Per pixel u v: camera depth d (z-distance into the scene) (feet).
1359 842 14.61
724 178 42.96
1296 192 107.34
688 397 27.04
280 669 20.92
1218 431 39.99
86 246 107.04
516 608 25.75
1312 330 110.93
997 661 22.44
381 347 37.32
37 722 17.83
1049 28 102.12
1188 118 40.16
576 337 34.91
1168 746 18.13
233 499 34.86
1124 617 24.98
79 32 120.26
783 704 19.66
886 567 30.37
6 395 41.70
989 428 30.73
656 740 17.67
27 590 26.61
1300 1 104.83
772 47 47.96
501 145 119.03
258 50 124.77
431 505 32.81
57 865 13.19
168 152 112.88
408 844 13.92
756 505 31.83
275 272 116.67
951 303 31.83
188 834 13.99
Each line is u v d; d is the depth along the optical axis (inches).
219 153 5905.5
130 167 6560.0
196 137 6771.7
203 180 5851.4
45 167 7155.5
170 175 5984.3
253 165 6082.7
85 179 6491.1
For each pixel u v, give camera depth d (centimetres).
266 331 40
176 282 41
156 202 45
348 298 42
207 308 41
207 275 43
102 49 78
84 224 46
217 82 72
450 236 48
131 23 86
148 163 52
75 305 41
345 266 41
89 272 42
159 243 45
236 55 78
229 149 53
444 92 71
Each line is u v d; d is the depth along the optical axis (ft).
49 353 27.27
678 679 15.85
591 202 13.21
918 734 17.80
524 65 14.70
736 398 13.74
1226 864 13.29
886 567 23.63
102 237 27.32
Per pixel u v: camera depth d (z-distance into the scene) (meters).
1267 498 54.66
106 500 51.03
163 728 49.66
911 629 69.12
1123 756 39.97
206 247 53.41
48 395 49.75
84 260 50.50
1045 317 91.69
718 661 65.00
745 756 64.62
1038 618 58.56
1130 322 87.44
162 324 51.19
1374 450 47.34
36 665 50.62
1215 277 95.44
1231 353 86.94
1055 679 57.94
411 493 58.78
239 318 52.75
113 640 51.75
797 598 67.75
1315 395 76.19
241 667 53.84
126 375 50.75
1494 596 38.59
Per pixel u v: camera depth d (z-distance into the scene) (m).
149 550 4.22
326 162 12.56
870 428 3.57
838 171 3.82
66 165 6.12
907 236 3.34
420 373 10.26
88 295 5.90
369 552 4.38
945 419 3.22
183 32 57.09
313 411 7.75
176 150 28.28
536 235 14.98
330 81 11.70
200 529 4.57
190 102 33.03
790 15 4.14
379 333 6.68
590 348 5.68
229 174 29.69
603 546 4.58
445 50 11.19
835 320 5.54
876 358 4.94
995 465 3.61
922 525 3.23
****************
▶ [DESCRIPTION OF THE TASK]: Could you restate all of the lines above without altering a single word?

▶ [ANSWER AREA]:
Per pixel u v: camera depth d (z-distance into the scene) (feet).
1359 842 14.61
724 178 42.96
1296 192 107.34
688 397 27.04
280 669 20.92
1218 431 39.99
86 246 107.04
516 608 25.75
1312 330 110.93
997 661 22.44
381 347 37.32
37 722 17.83
1049 28 102.12
1188 118 40.16
576 337 34.91
1168 746 18.13
233 499 34.86
1124 617 24.98
79 32 120.26
783 704 19.66
886 567 30.37
6 395 41.70
989 428 30.73
656 740 17.67
27 590 26.61
1300 1 104.83
772 47 47.96
501 145 119.03
258 50 124.77
431 505 32.81
57 865 13.19
168 152 112.88
408 844 13.92
756 505 31.83
275 272 116.67
951 303 31.83
188 834 13.99
Each line is u v d; d is the depth along the optical axis (inches).
219 153 5905.5
130 167 6560.0
196 137 6771.7
203 180 5851.4
45 167 7155.5
170 175 5984.3
253 165 6082.7
85 179 6491.1
For each pixel u v, give camera depth d (centimetres).
266 331 40
176 282 41
156 202 45
348 298 42
207 308 41
207 275 43
102 49 78
84 224 46
217 82 72
450 236 48
131 23 86
148 163 52
75 305 41
345 266 41
89 272 42
159 243 45
236 55 78
229 149 53
444 92 71
Each line is u v d; d is the depth along the optical axis (ft).
49 353 27.27
678 679 15.85
591 202 13.21
918 734 17.80
524 65 14.70
736 398 13.74
1226 864 13.29
886 567 23.63
102 237 27.32
Per pixel u v: camera depth d (z-distance into the scene) (meters).
1267 498 54.66
106 500 51.03
163 728 49.66
911 629 69.12
1123 756 39.97
206 247 53.41
48 395 49.75
84 260 50.50
1045 317 91.69
718 661 65.00
745 756 64.62
1038 618 58.56
1130 322 87.44
162 324 51.19
1374 450 47.34
36 665 50.62
1215 277 95.44
1231 353 86.94
1055 679 57.94
411 493 58.78
239 318 52.75
113 640 51.75
797 598 67.75
1315 395 76.19
241 667 53.84
126 375 50.75
1494 596 38.59
Per pixel u v: camera depth d (z-distance into the scene) (m).
149 550 4.22
326 162 12.56
870 428 3.57
838 171 3.82
66 165 6.12
907 236 3.34
420 373 10.26
88 295 5.90
369 552 4.38
945 419 3.22
183 32 57.09
313 411 7.75
176 150 28.28
536 235 14.98
330 81 11.70
200 529 4.57
190 102 33.03
790 15 4.14
379 333 6.68
590 348 5.68
229 174 29.69
603 546 4.58
445 50 11.19
835 320 5.54
876 358 4.94
995 465 3.61
922 525 3.23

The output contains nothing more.